• **Liste des tâches**
A - D'après l'article sur les ONG et le big data, les affirmations suivantes sont-elles exactes ? (i) Conservation International a placé un millier de caméras dans 17 forêts tropicales. (ii) La plateforme de HP sert à traiter trois téraoctets de données de biodiversité par an. (iii) Elise Rebut travaille pour Conservation International depuis Washington. Pour chacune, répondez par oui ou non et citez les mots de l'article qui tranchent.
B - Prolongez l'article sur les ONG et le big data à partir de sa dernière phrase.

• **Texte présenté**
==============================
Applis, satellites et capteurs pour coincer les pollueurs
Aymeric Marolleau, journaliste
Images et données météo de forêts tropicales, suivi d’images satellites : les ONG écologistes s’appuient sur les capacités croissantes du big data pour traquer à grande échelle les atteintes à l’environnement.
L’ONG américaine Conservation International a installé un millier de caméras munies de capteurs de mouvements dans 17 forêts tropicales autour du globe.
Ces espionnes de la faune et de la flore accrochées aux arbres ont déjà pris 2 millions de clichés depuis leur mise en place. « Nous ne pouvons gérer les menaces à l’échelle mondiale que si nous disposons de données à l’échelle mondiale », justifie Jorge Ahumada, le directeur exécutif du projet TEAM (Tropical Ecology Assessment & Monitoring).
Ses experts tirent de ces images des informations précieuses sur l’évolution des espèces animales et de la végétation, qu’ils recoupent avec les données de leurs stations météo – précipitations, taux d’humidité, température… – au prix d’un long travail, exigeant parfois plusieurs mois d’effort.
Mais depuis 2013, le temps de traitement a été réduit à seulement quelques heures. Par quel prodige ? La même technologie que celle qui permet depuis des années à une marque de vous proposer des publicités personnalisées sur Internet ou à votre banquier de détecter une fraude. En deux mots : big data.
En effet, Conservation International a noué en décembre 2013 un partenariat avec l’informaticien Hewlett-Packard (HP), qui met à sa disposition sa plateforme d’analyse des données massives Vertica afin de traiter trois téraoctets de données de biodiversité chaque année.
À l’instar de Conservation International, de plus en plus d’ONG ont recours aux données massives pour soutenir leurs combats. Elise Rebut, cadre de Conservation International basée à Bruxelles, explique :
« Souvent, nous manquions de données pour démontrer à nos interlocuteurs – gouvernements, institutions internationales, fondations – le bien-fondé de nos inquiétudes. Aujourd’hui, nous avons les outils pour mettre des chiffres précis sur nos craintes. »
Ainsi, l’ONG américaine a mis en ligne l’ensemble des données de son programme TEAM sur le site de data visualisation HP Earth Insights, afin que l’opinion publique et les gouvernements s’en saisissent. Les ONG disposent donc d’un nouvel outil pour sensibiliser les gens.
==============================
• **Lignes extraites**
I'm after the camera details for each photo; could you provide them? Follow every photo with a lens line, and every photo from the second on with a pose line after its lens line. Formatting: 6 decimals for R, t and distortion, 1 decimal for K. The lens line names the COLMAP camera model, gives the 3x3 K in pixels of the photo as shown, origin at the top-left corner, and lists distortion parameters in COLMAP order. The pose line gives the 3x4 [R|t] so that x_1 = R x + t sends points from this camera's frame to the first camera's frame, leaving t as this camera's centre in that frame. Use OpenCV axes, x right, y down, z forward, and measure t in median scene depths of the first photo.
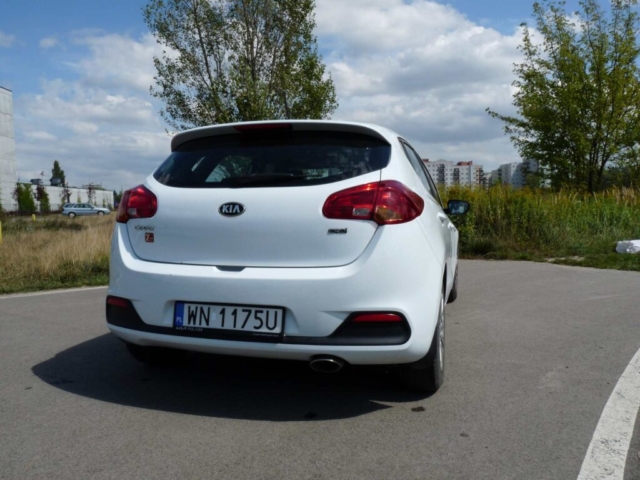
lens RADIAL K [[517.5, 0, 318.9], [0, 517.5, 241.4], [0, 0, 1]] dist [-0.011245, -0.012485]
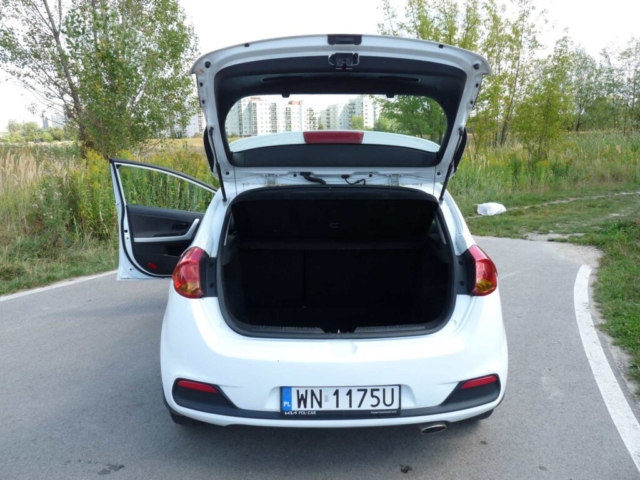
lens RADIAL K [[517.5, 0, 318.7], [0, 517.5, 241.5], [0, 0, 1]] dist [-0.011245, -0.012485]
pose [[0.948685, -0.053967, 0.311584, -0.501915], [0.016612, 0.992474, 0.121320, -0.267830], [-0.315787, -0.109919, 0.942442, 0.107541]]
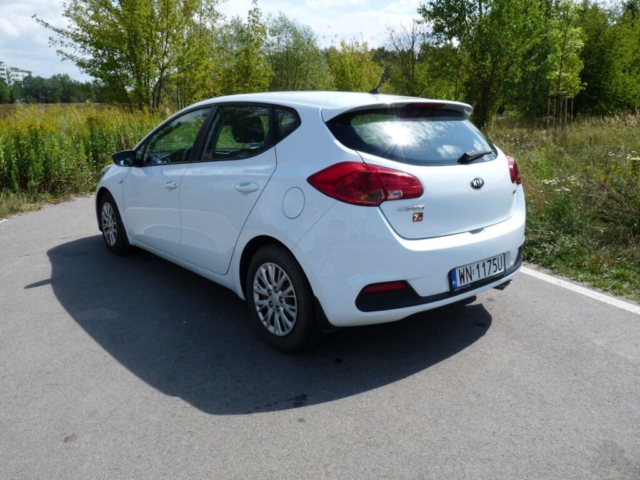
==============================
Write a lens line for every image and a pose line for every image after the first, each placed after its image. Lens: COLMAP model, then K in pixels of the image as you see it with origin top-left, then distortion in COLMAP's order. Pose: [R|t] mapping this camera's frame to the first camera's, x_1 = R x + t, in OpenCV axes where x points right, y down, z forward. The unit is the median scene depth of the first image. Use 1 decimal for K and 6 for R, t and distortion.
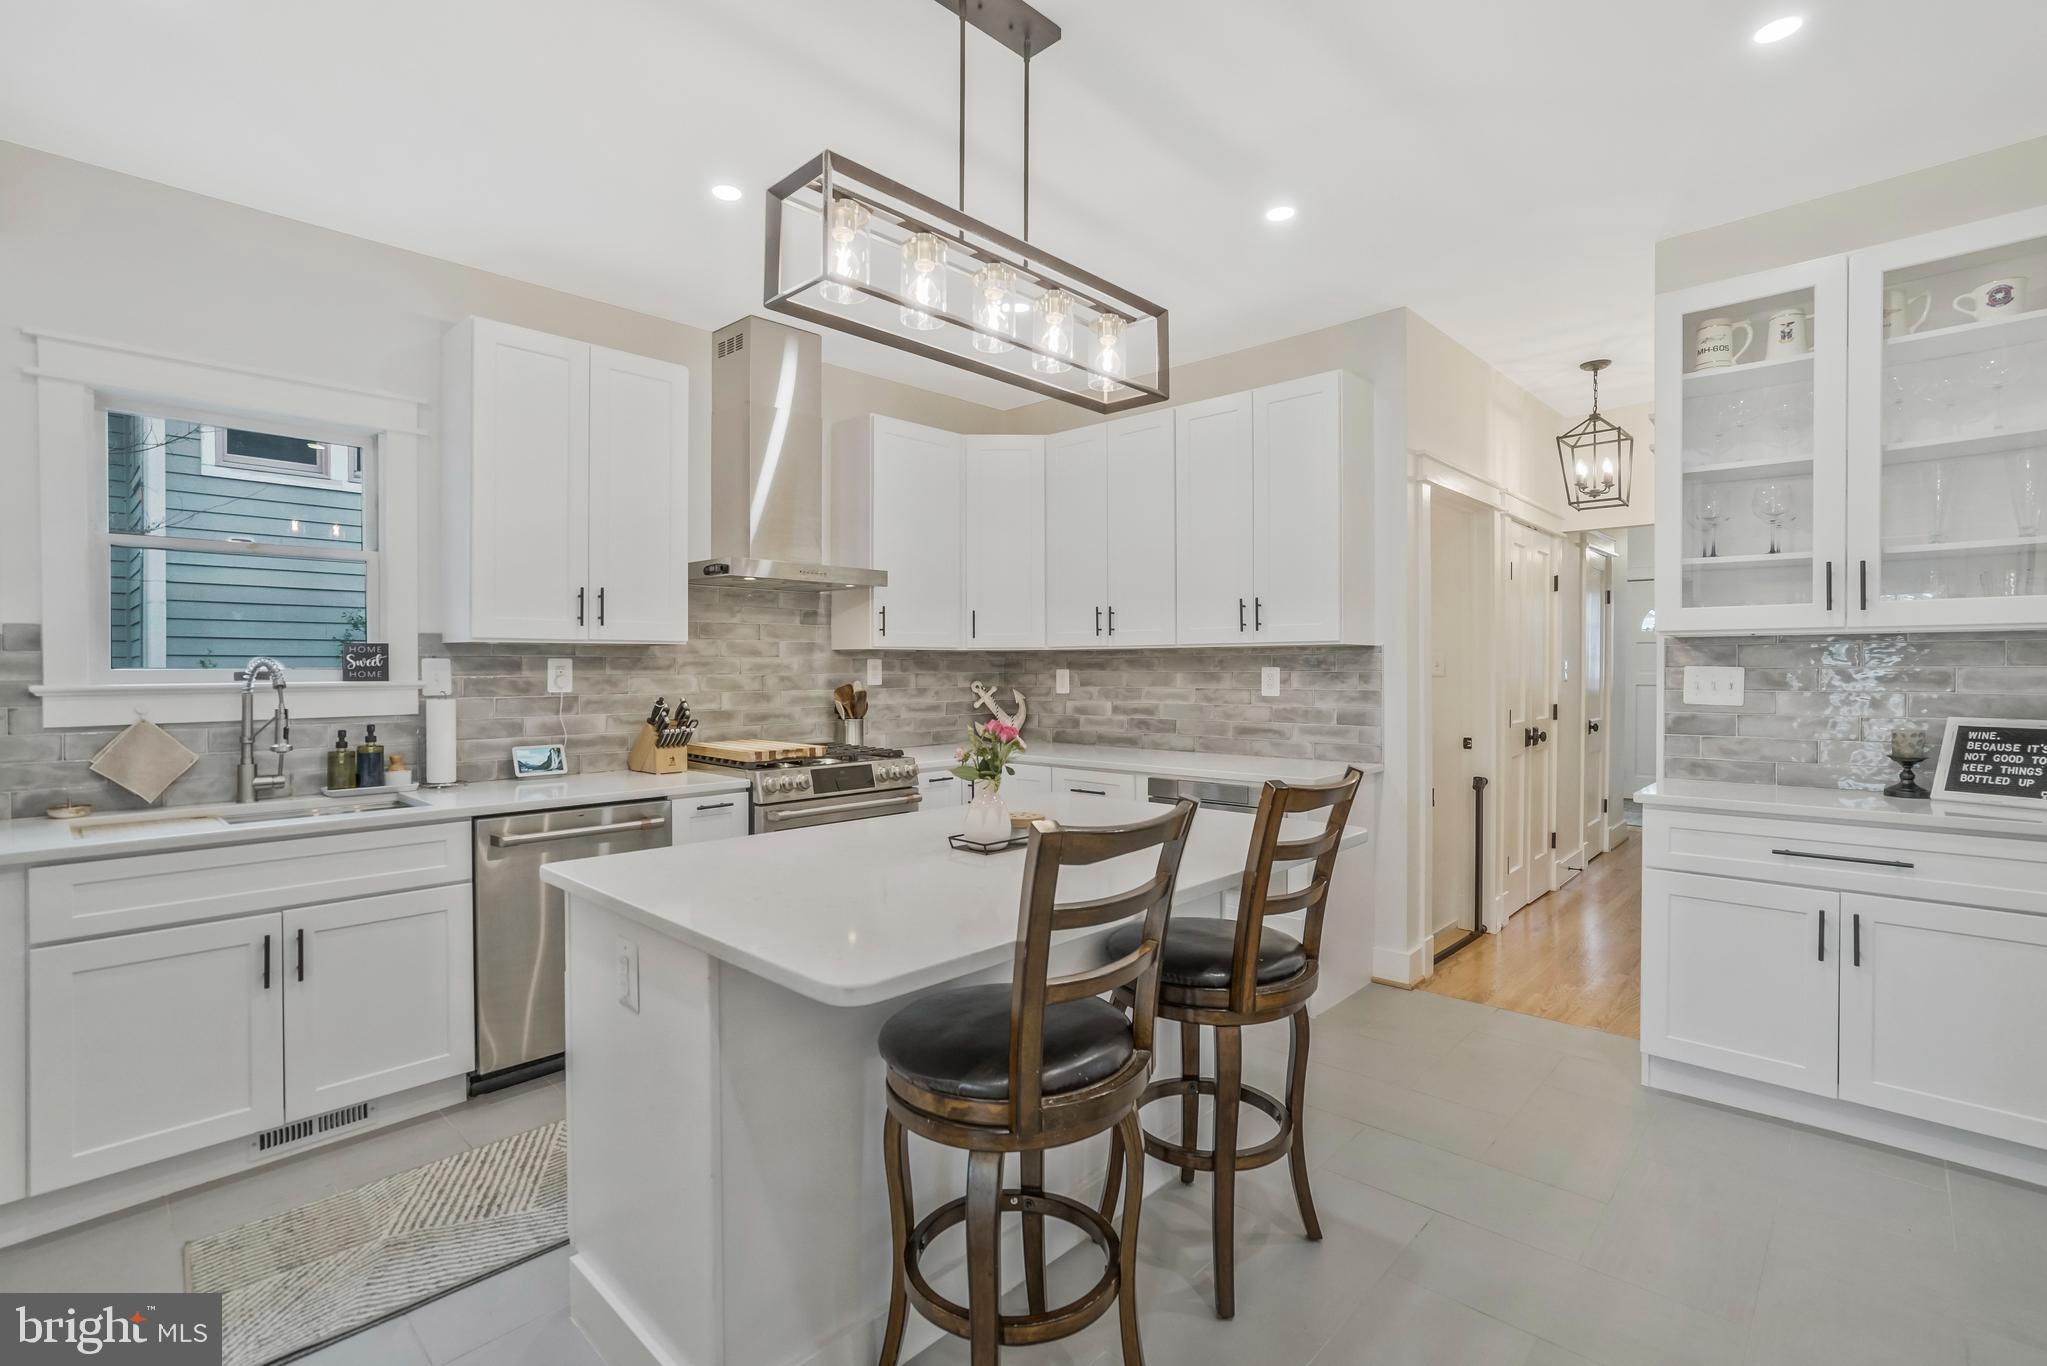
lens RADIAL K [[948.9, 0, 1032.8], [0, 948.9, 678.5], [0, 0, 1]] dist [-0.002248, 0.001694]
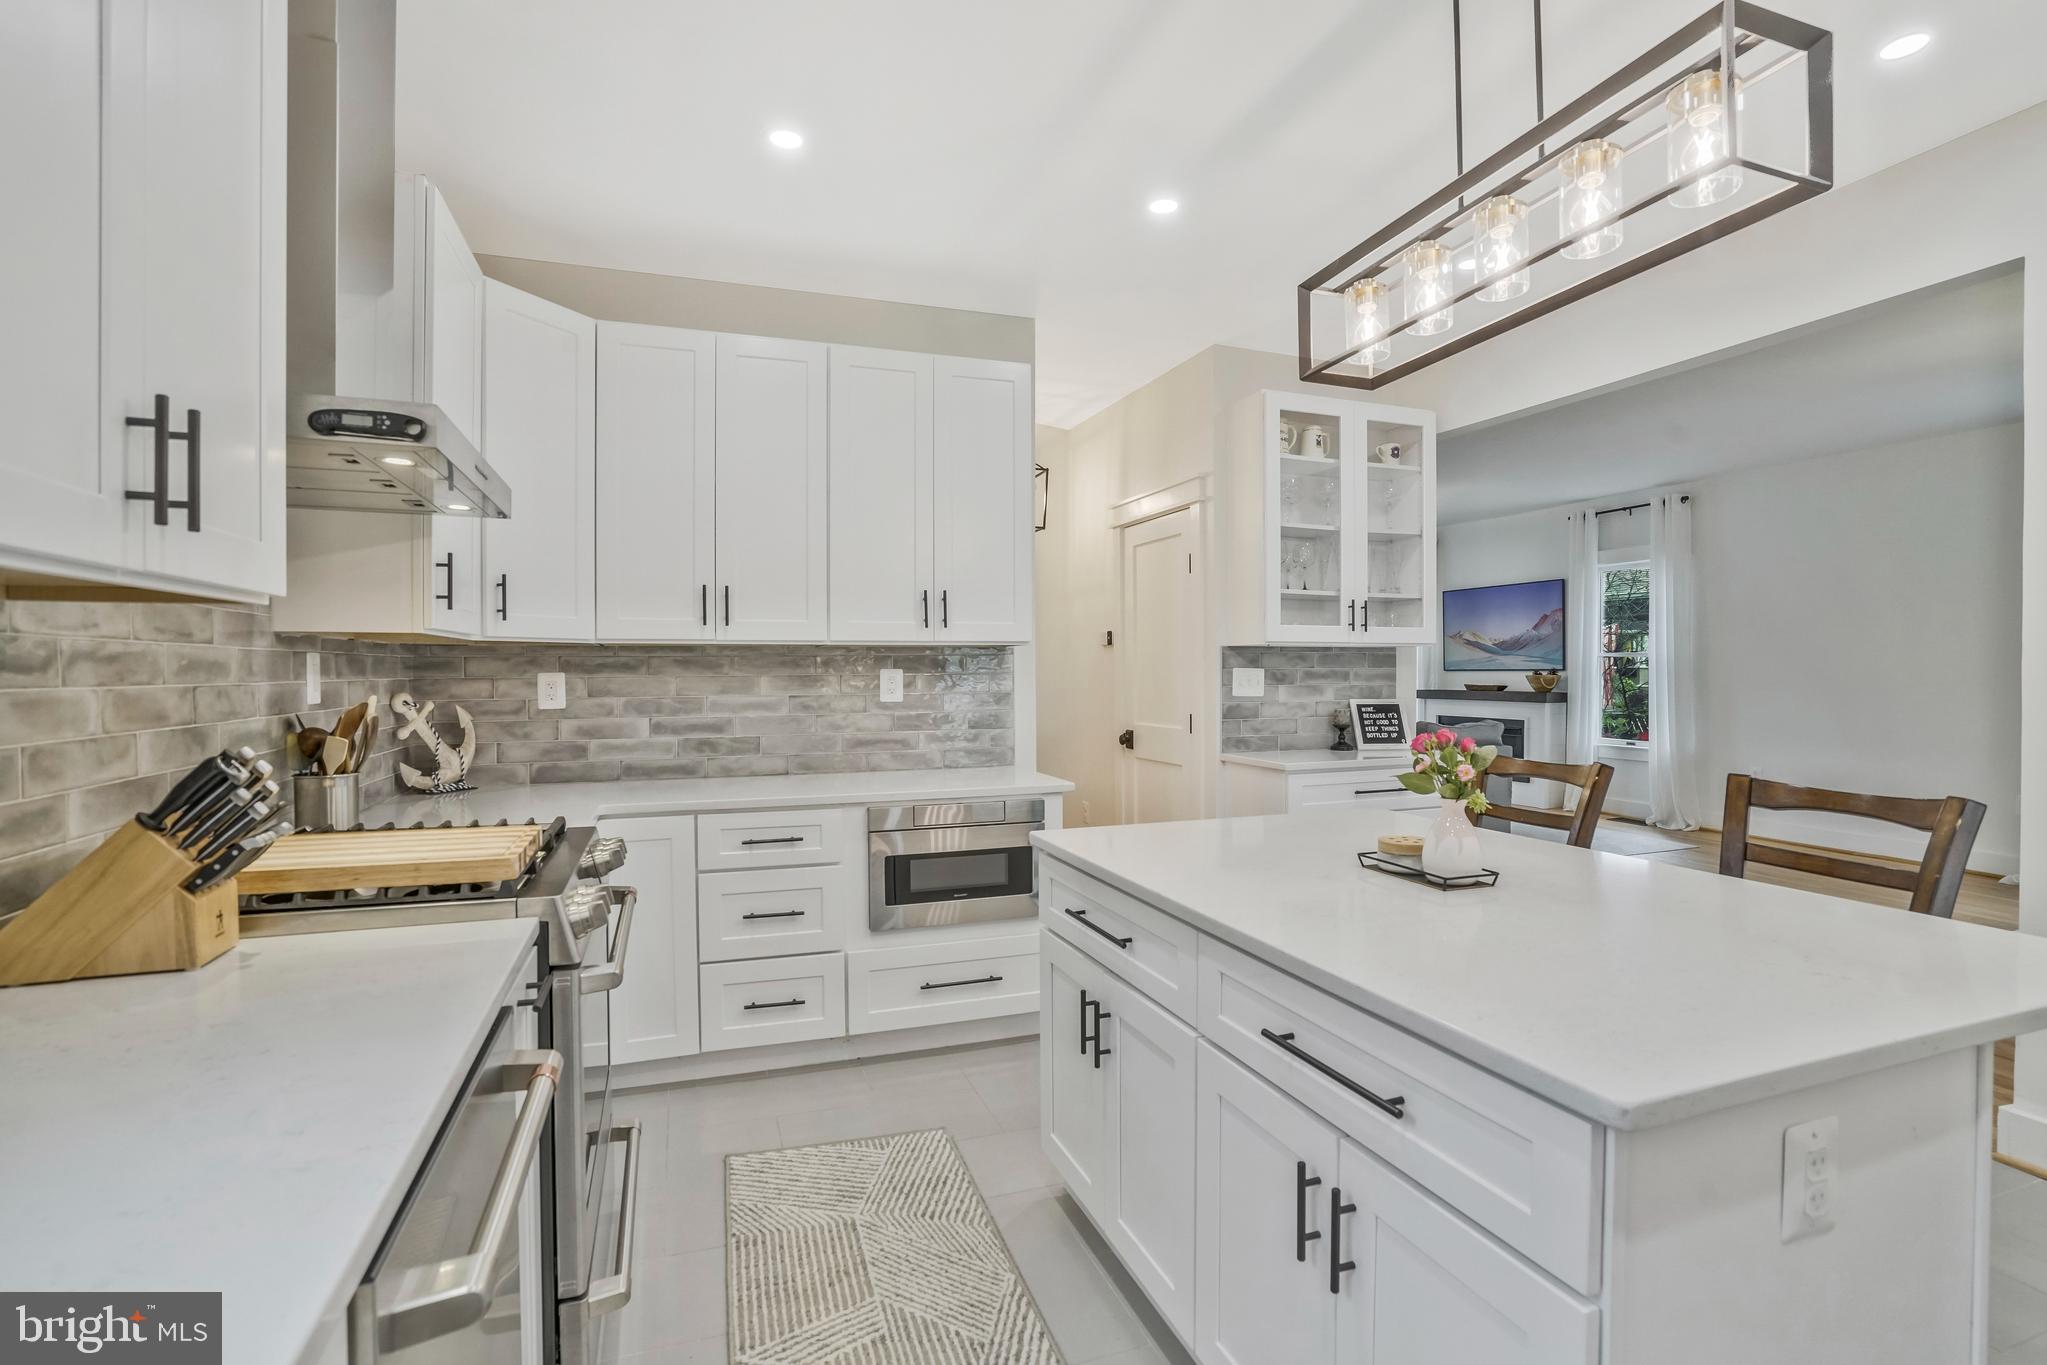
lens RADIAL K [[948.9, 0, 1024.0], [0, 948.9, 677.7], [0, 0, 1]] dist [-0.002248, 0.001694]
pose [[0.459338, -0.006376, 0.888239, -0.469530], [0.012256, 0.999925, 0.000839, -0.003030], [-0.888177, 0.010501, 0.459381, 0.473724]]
==============================
• **Réponses données**
A -
(i) Oui : « a installé un millier de caméras munies de capteurs de mouvements dans 17 forêts tropicales autour du globe ».
(ii) Oui : « afin de traiter trois téraoctets de données de biodiversité chaque année ».
(iii) Non : « cadre de Conservation International basée à Bruxelles ».

B -
Images satellites pour surveiller la Terre
Déluge d’images
Perchées à quelques centaines de kilomètres au-dessus de nos têtes, des caisses en métal bourrées de technologies de pointe veillent sur la planète. « Les satellites jouent un rôle majeur dans la protection de l’environnement », assure Jean-Pierre Gleyzes, directeur adjoint DSI (Direction système information) au CNES, l’agence qui pilote le programme spatial français. « Nous scrutons la Terre depuis une trentaine d’années, ce qui nous permet de mesurer précisément des phénomènes tels que la fonte des glaces, la progression des déserts ou la montée des eaux. » Les moyens mis à disposition des États et de leurs partenaires se perfectionnent. L’an dernier, l’Union européenne, par le biais de son agence spatiale, l’ESA, a par exemple commencé le déploiement d’une flottille de 6 satellites dits « Sentinel », chargés de surveiller les sols, les océans ou encore la composition de l’atmosphère. C’est par exemple grâce à eux que l’Agence européenne pour la sécurité maritime (EMSA) identifie, en moins d’une heure, les navires coupables de dégazages sauvages. Les chiffres de ces Sentinel donnent le vertige : « D’ici fin 2016, ils auront transmis 7 pétaoctets de données, soit 7 fois plus que l’ensemble des données réunies par le CNES depuis trente ans », souffle Jean-Pierre Gleyzes. De plus, ces données seront accessibles à tous, « ce qui permettra à n’importe quel scientifique ou start-up avec une idée d’innovation de s’en servir », précise-t-il.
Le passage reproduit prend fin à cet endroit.